→ Assignment
Within the entries below, every line containing "finish" is to be copied.

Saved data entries
=== Begin Enclosure ===
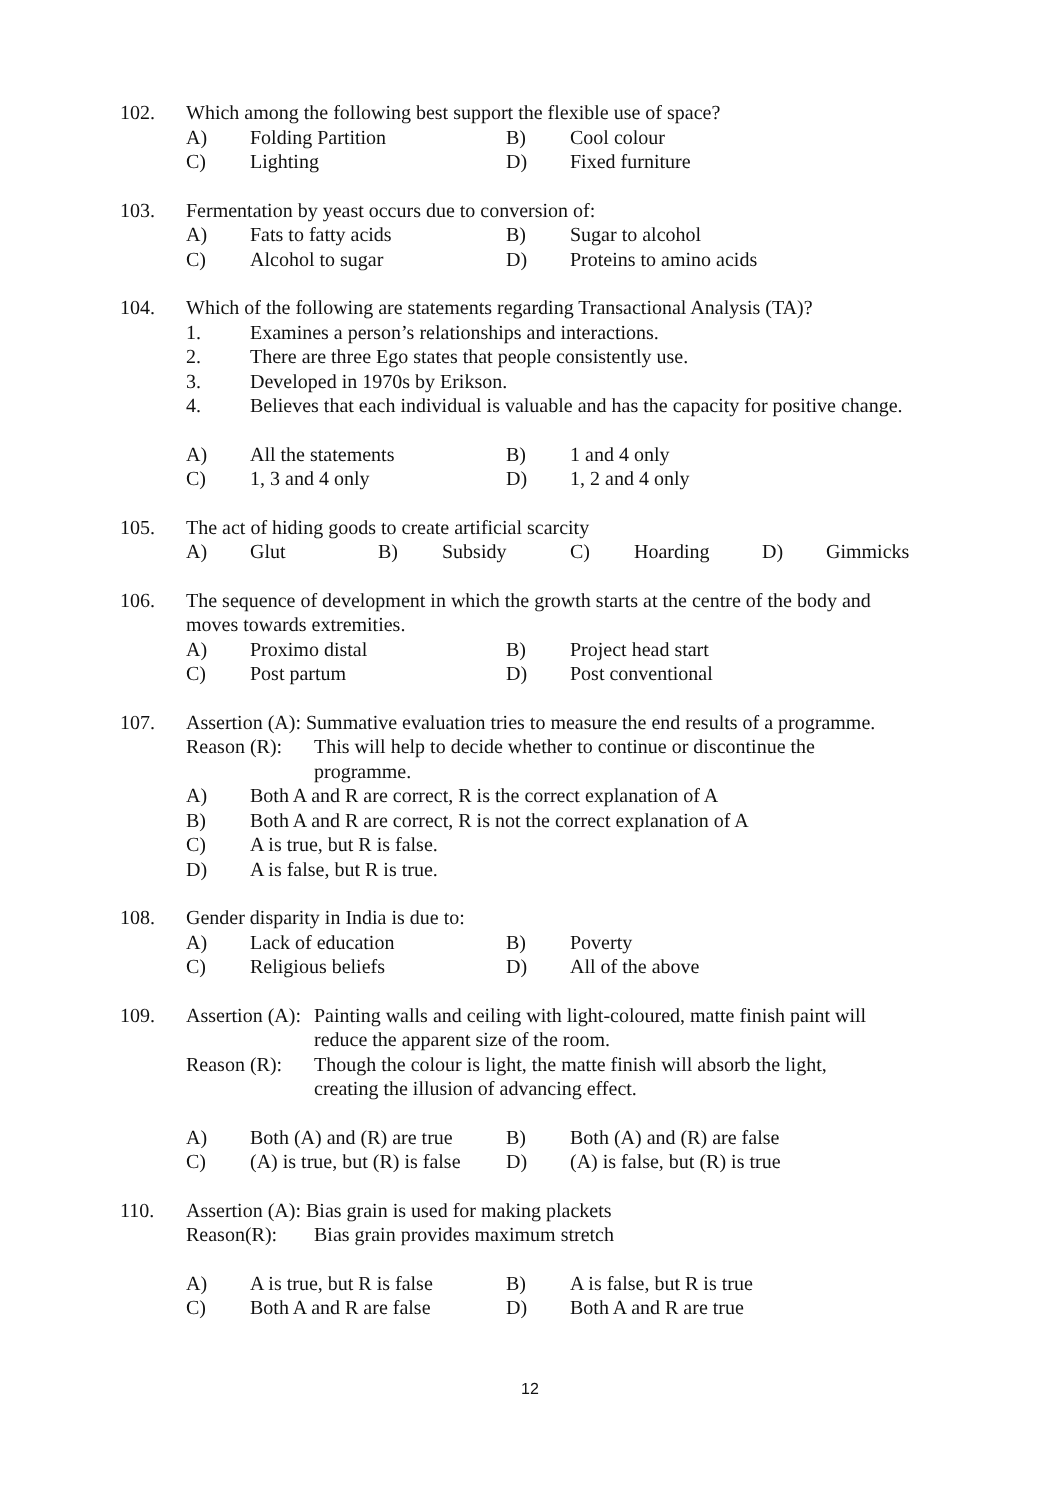102. Which among the following best support the flexible use of space?
A) Folding Partition B) Cool colour
C) Lighting D) Fixed furniture
103. Fermentation by yeast occurs due to conversion of:
A) Fats to fatty acids B) Sugar to alcohol
C) Alcohol to sugar D) Proteins to amino acids
104. Which of the following are statements regarding Transactional Analysis (TA)?
1. Examines a person’s relationships and interactions.
2. There are three Ego states that people consistently use.
3. Developed in 1970s by Erikson.
4. Believes that each individual is valuable and has the capacity for positive change.
A) All the statements B) 1 and 4 only
C) 1, 3 and 4 only D) 1, 2 and 4 only
105. The act of hiding goods to create artificial scarcity
A) Glut B) Subsidy C) Hoarding D) Gimmicks
106. The sequence of development in which the growth starts at the centre of the body and
moves towards extremities.
A) Proximo distal B) Project head start
C) Post partum D) Post conventional
107. Assertion (A): Summative evaluation tries to measure the end results of a programme.
Reason (R): This will help to decide whether to continue or discontinue the
programme.
A) Both A and R are correct, R is the correct explanation of A
B) Both A and R are correct, R is not the correct explanation of A
C) A is true, but R is false.
D) A is false, but R is true.
108. Gender disparity in India is due to:
A) Lack of education B) Poverty
C) Religious beliefs D) All of the above
109. Assertion (A): Painting walls and ceiling with light-coloured, matte finish paint will
reduce the apparent size of the room.
Reason (R): Though the colour is light, the matte finish will absorb the light,
creating the illusion of advancing effect.
A) Both (A) and (R) are true B) Both (A) and (R) are false
C) (A) is true, but (R) is false D) (A) is false, but (R) is true
110. Assertion (A): Bias grain is used for making plackets
Reason(R): Bias grain provides maximum stretch
A) A is true, but R is false B) A is false, but R is true
C) Both A and R are false D) Both A and R are true
12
=== End Enclosure ===
→ Completed task
109. Assertion (A): Painting walls and ceiling with light-coloured, matte finish paint will
Reason (R): Though the colour is light, the matte finish will absorb the light,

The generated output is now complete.